How to cut a pumpkin
Pumpkin Curry Recipe
Serving Size: Half a cup of curry over rice or 2 cups as a soup
Cook time: 25 Minutes
- One green pumpkin
- Two cloves of garlic
- One-inch-long stick of cinnamon
- Two green chilies
- One teaspoon fresh ground mustard seed
- One inch size piece of ginger
- Teaspoon of freshly ground black paper
- Handful of curry leaves
- One medium red onion
- Two pandan leaves
- Two tablespoons desiccated coconut
- One tablespoon raw white rice
- One teaspoon of turmeric powder
- One teaspoon of coriander powder
- Two teaspoons of salt
- Half a teaspoon of nutmeg
- One teaspoon of fenugreek seeds
- Two cardamom pods
Wash the pumpkin and cut it into 2-inch cubes. Remove the outer tough skin with a chef s knife.
Dry roast rice and desiccated coconut separately over medium low heat until just golden.
Grind mustard seeds with salt in a mortar and pestle.
Add ground mustard, roasted rice, desiccated coconut, turmeric, coriander powder in a grinder. Pulse few seconds to grind and add half a cup of water to make a smooth paste.
Slice the onion and green chili finely. Slice ginger and garlic finely.
Coat pumpkin pieces with the seasoning blend and add just enough water to cover pumpkins. Add onions, green chili, curry leaves, ginger, garlic, pandan leaves and fenugreek seeds. cook in a covered clay pot, in low heat until pumpkin pieces are done and soft for about twenty minutes. When pumpkins are soft had half a cup of coconut milk, cardamom pods, stick of cinnamon and nutmeg. Cover and simmer for another 10 minutes on low.
Finish with a sprinkle of black curry seasoning powder on top.

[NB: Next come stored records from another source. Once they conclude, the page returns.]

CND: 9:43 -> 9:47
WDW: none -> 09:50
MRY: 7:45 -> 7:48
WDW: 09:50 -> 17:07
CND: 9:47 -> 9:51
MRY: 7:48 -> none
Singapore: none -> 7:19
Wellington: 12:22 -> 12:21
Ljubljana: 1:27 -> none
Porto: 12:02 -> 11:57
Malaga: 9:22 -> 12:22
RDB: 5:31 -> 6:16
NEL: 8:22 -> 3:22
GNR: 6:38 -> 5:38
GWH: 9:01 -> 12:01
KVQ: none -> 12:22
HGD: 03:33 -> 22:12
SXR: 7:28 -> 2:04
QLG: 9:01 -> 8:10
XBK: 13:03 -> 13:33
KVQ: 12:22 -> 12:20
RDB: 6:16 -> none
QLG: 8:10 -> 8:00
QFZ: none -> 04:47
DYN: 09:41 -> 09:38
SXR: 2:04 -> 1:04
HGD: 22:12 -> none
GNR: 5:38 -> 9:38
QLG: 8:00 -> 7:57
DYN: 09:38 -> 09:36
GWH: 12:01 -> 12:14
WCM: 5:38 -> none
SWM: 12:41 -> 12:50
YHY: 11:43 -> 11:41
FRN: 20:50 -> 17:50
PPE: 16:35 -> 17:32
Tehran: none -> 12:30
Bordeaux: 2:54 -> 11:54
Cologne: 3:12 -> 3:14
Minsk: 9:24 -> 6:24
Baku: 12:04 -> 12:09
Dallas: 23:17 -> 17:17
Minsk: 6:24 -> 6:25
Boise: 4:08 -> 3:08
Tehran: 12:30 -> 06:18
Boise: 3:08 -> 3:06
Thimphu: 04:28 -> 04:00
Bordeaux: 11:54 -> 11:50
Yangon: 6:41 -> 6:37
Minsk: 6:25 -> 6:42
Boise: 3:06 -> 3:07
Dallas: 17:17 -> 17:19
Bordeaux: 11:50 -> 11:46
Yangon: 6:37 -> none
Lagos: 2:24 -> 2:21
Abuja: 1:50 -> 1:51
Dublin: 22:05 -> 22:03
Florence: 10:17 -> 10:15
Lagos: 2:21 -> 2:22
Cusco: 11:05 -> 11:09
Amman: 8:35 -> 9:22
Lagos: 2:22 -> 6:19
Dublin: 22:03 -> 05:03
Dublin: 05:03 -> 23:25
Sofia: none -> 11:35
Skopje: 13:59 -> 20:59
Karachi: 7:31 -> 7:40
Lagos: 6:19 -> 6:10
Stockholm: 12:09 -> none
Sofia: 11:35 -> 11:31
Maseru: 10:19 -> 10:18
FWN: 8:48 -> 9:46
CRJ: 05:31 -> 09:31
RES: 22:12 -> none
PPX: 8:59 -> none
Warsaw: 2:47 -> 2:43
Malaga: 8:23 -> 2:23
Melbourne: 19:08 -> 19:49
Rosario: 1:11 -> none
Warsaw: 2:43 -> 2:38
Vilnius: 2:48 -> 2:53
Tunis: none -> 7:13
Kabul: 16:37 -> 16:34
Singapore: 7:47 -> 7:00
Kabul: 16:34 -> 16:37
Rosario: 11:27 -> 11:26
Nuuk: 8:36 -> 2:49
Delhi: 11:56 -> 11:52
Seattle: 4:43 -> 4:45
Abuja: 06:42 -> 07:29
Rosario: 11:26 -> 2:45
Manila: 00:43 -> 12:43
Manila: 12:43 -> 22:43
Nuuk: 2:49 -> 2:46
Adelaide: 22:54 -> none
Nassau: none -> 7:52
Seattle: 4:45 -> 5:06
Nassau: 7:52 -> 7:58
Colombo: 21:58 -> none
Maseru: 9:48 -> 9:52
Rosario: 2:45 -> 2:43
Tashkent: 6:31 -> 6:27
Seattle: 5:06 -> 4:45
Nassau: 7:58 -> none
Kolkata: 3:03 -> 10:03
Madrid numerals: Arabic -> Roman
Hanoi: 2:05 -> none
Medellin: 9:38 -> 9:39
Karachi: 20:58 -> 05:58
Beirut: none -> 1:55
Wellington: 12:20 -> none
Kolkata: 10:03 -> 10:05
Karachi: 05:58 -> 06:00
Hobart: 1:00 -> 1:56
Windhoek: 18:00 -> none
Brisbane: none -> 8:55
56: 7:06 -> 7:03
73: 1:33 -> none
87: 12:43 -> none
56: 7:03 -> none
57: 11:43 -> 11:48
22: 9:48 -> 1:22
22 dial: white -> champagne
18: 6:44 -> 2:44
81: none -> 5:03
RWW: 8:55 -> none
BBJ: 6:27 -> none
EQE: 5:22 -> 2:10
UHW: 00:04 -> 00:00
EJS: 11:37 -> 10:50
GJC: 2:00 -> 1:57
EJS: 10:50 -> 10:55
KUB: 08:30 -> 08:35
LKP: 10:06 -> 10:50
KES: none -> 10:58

Serving suggestions with pumpkin curry
Pumpkin curry can replace red lentil curry or creamy jack fruit curry in any rice and curry meal. It is wholesome, filling, and full of packed nutrients. This kid friendly recipe is good source of vital dietary fiber and vitamin A included with benefits of spices like, turmeric, curry leaves, cinnamon, and ginger.